“You can print everything from ceramics, to different metals, to different plastics, and they all behave differently. Because we understand material and material behaviour… we can test the veracity of those materials using a gauge against the final material,” he says.
“For example, if we are making a steel product, we don’t have to immediately go to a steel prototype. We can first do this in ABS plastic and conduct a theoretical test and relate that to how steel would react in the same circumstance. So while we still do final testing in the final product, and around the final size of the product, we cut down the amount of testing dramatically.”
Keech invested significant time in training engineers on how to best use the technology, and to learn about the potential of different materials within a broad canvas of possibilities.
Speed to market is key to survival in the industry, Hermens says, which is what 3D printing technology in manufacturing is all about at the end of the day.
“We need to start running ahead of the market, so we need to develop new products much faster and expand the product range,” he says. “I call it mass production to the individual. You can still maintain a mass production approach but you can make modifications much cheaper now. In automotive in Germany, for example, they are using 3D printing to individualise cars, already.”
Smart sensors and data
Monitoring equipment to prevent failure and adverse effects on business, as well asset optimisation, is a top focus for many manufacturers these days thanks to the rise of the Internet of Things. GE, which manufactures large jet engines and locomotives, is all about doing that, using embedded sensors and analysing the data they transmit over the Internet.
A GE jet engine collects 5000 data points a second or a terabyte a day, while a locomotive generates 9 million data points every hour.
“We are collecting data from machines in real time, transmitting vast amounts of data over the Internet, analysing it in real time, sending it back to the machines and making a change dynamically,” says Mark Sheppard, former CIO at GE Mining Australia.
“This could alert the owner that some characteristics of that equipment might be performing in an unusual way. For example, the oil pressure or temperature was too high, or something was operating out of sync.
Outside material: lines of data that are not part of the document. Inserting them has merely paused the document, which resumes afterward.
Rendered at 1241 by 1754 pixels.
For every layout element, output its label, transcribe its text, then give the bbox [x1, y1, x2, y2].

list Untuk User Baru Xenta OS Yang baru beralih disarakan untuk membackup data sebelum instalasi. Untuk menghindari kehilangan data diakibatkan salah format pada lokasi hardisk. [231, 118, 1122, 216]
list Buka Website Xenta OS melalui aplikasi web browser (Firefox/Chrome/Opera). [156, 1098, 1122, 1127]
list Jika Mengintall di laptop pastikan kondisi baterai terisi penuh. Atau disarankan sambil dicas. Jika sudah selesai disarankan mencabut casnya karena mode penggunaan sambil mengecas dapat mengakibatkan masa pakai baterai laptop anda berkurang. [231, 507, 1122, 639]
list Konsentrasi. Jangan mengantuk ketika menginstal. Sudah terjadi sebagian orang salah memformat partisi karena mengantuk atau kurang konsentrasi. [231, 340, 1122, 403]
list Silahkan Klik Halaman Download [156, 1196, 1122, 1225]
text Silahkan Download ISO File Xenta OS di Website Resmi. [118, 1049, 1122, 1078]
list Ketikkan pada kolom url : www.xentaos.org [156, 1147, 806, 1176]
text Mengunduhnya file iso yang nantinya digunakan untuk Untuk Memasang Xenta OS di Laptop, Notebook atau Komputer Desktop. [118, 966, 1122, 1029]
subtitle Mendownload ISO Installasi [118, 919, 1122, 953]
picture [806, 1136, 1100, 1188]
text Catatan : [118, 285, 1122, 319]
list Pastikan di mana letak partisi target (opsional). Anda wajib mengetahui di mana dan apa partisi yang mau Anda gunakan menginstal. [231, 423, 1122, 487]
It wouldn’t necessarily mean the equipment was going to fail straight away, but it might be an indicator that it might fail soon.”
The GE jet engines are able to communicate with ground operators while in flight if they are likely to need repair or maintenance work in the near future. So by the time the aircraft lands, staff can get onto it straight away and not have it manifest into a sudden, serious issue. It means they can also plan ahead for downtime.